Recipe

March 10, 2015

Old Fashioned

Recipe:

A cocktail recipe from Esquire’s Drink Like A Man.

The old fashioned (invented circa 1800, christened circa 1880) is the Fender Strat of cocktails: It embodies the classic American combination of offhand style, swagger, and micrometer engineering. And it’s simple enough that anyone can make it, yet sophisticated enough that you never get tired of it. It can be applied equally well to speed-rail bourbon and Cordon Bleu cognac, taming the one and coddling the other. It sips slow and easy when you need that, and goes down like a fireball when you don’t.
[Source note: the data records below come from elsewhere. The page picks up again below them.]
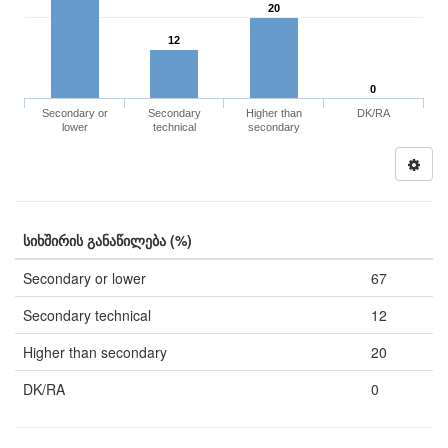
20
12
0
Secondary or
Secondary
Higher than
DK/RA
lower
technical
secondary
სიხშირის განაწილება (%)
Secondary or lower
67
Secondary technical
12
Higher than secondary
20
DK/RA
0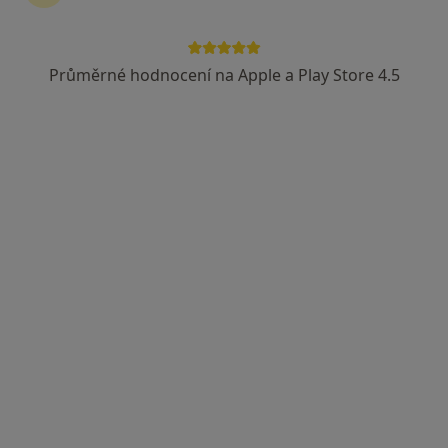
Průměrné hodnocení na Apple a Play Store 4.5
PaedDr. Iva Pelclová
Logoped
51 názorů
Mírová 72a/585, Praha
•
Mapa
Klinická logopedie
Tento specialista nenabízí online rezervaci termínu na této adrese.
Rezervovat termín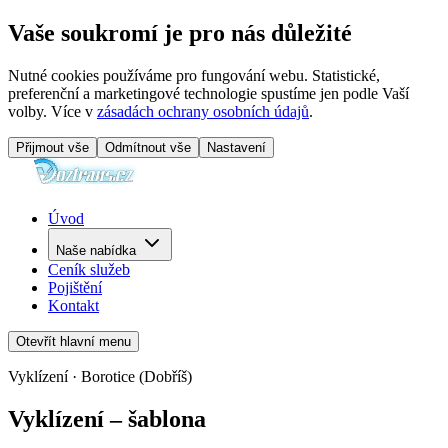
Vaše soukromí je pro nás důležité
Nutné cookies používáme pro fungování webu. Statistické,
preferenční a marketingové technologie spustíme jen podle Vaší
volby. Více v
zásadách ochrany osobních údajů
.
Přijmout vše
Odmítnout vše
Nastavení
Úvod
Naše nabídka
Ceník služeb
Pojištění
Kontakt
Otevřít hlavní menu
Vyklízení · Borotice (Dobříš)
Vyklízení – šablona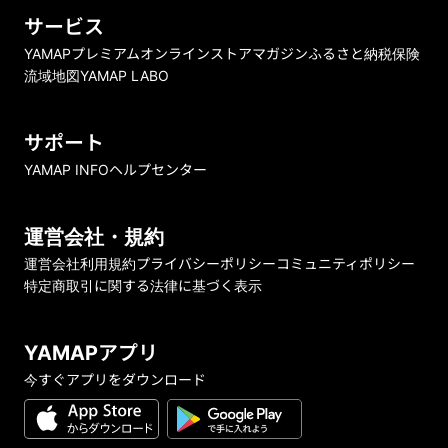
サービス
YAMAPプレミアム
オンラインストア
マガジン
ふるさと納税
保険
流域地図
YAMAP LABO
サポート
YAMAP INFO
ヘルプセンター
運営会社・規約
運営会社
利用規約
プライバシーポリシー
コミュニティポリシー
特定商取引に関する法律に基づく表示
YAMAPアプリ
今すぐアプリをダウンロード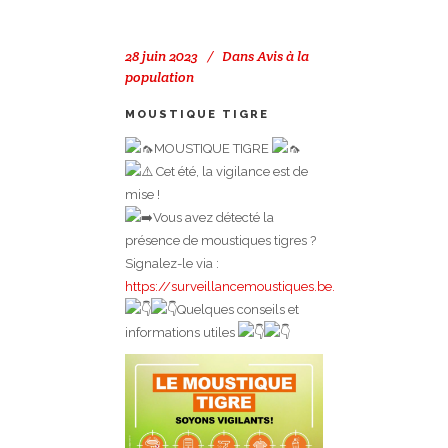
28 juin 2023
Dans
Avis à la
population
MOUSTIQUE TIGRE
MOUSTIQUE TIGRE
Cet été, la vigilance est de
mise !
Vous avez détecté la
présence de moustiques tigres ?
Signalez-le via :
https://surveillancemoustiques.be.
Quelques conseils et
informations utiles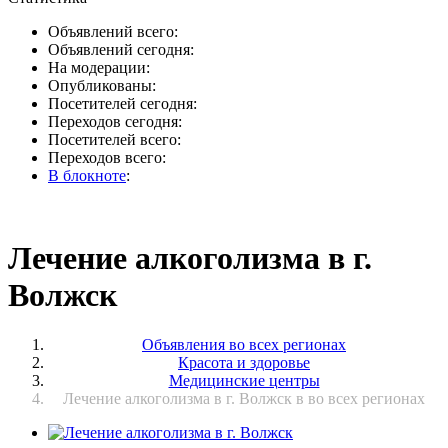
Объявлений всего:
Объявлений сегодня:
На модерации:
Опубликованы:
Посетителей сегодня:
Переходов сегодня:
Посетителей всего:
Переходов всего:
В блокноте
:
Лечение алкоголизма в г.
Волжск
Объявления во всех регионах
Красота и здоровье
Медицинские центры
Лечение алкоголизма в г. Волжск в во всех регионах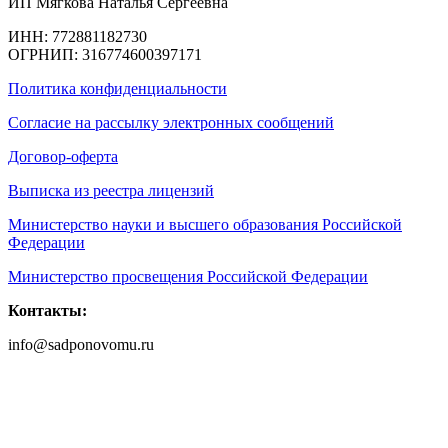
ИП Мягкова Наталья Сергеевна
ИНН: 772881182730
ОГРНИП: 316774600397171
Политика конфиденциальности
Согласие на рассылку электронных сообщений
Договор-оферта
Выписка из реестра лицензий
Министерство науки и высшего образования Российской
Федерации
Министерство просвещения Российской Федерации
Контакты:
info@sadponovomu.ru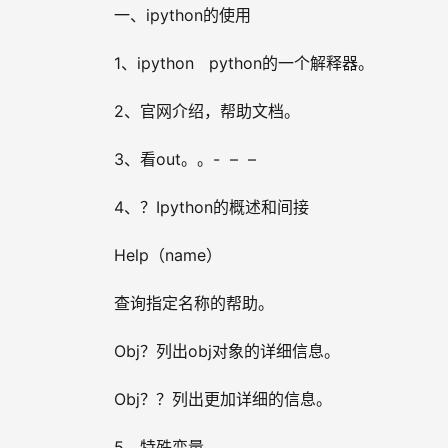
一、ipython的使用
1、ipython   python的一个解释器。
2、官网介绍，帮助文档。
3、看out。。-  –  –
4、？Ipython的概述和间接
Help（name）
查询指定名称的帮助。
Obj？列出obj对象的详细信息。
Obj？？列出更加详细的信息。
5、特殊变量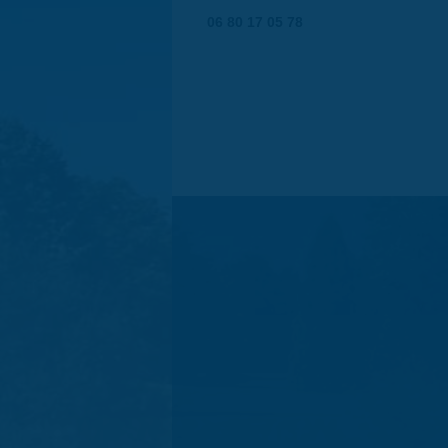
06 80 17 05 78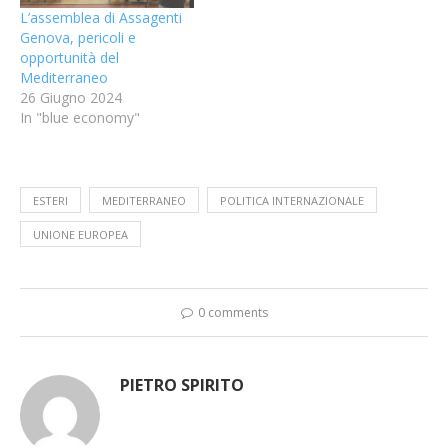
L’assemblea di Assagenti
Genova, pericoli e
opportunità del
Mediterraneo
26 Giugno 2024
In "blue economy"
ESTERI
MEDITERRANEO
POLITICA INTERNAZIONALE
UNIONE EUROPEA
0 comments
PIETRO SPIRITO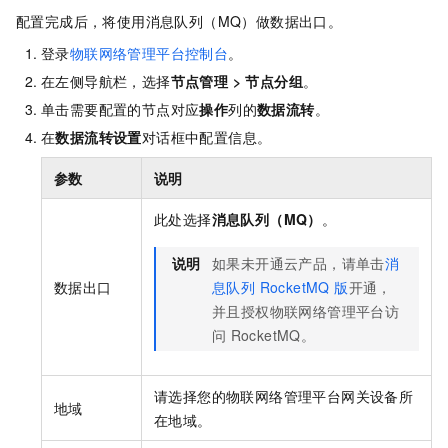
配置完成后，将使用消息队列（MQ）做数据出口。
登录
物联网络管理平台控制台
。
在左侧导航栏，选择
节点管理
>
节点分组
。
单击需要配置的节点对应
操作
列的
数据流转
。
在
数据流转设置
对话框中配置信息。
参数
说明
此处选择
消息队列（MQ）
。
说明
如果未开通云产品，请单击
消
数据出口
息队列 RocketMQ 版
开通，
并且授权物联网络管理平台访
问
RocketMQ。
请选择您的物联网络管理平台网关设备所
地域
在地域。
The ingredients are cheap and readily available, and you can leave everything but the lemon on a shelf without worrying about spoilage (and the lemon is dispensable). In the fullness of time, some people have come to believe that the “old-fashioned” way of making an old fashioned includes mashing slices of fruit into it — or even, God forbid, maraschino cherries — and drowning the whole sticky mess with club soda. Those people might call such a thing an old fashioned, but that’s not an old fashioned. This is.

Ingredients

  • 1/2 tsp sugar
  • Angostura bitters
  • Water
  • Ice cubes
  • Rye or bourbon whiskey
  • Lemon or orange peel

Directions

Yield: Makes 1 drink

  1. Place ½ tsp sugar in the bottom of an old-fashioned glass.
  2. Add 2 or 3 healthy dashes Angostura bitters and 1 tsp water. Muddle to dissolve the sugar.
  3. Add 3 ice cubes to the glass. Stir.
  4. Add 2 oz straight rye whiskey or bourbon whiskey. Stir again.
  5. Twist a swatch of thin-cut lemon or orange peel over the top, and drop it in. Let sit for 1 minute, then serve.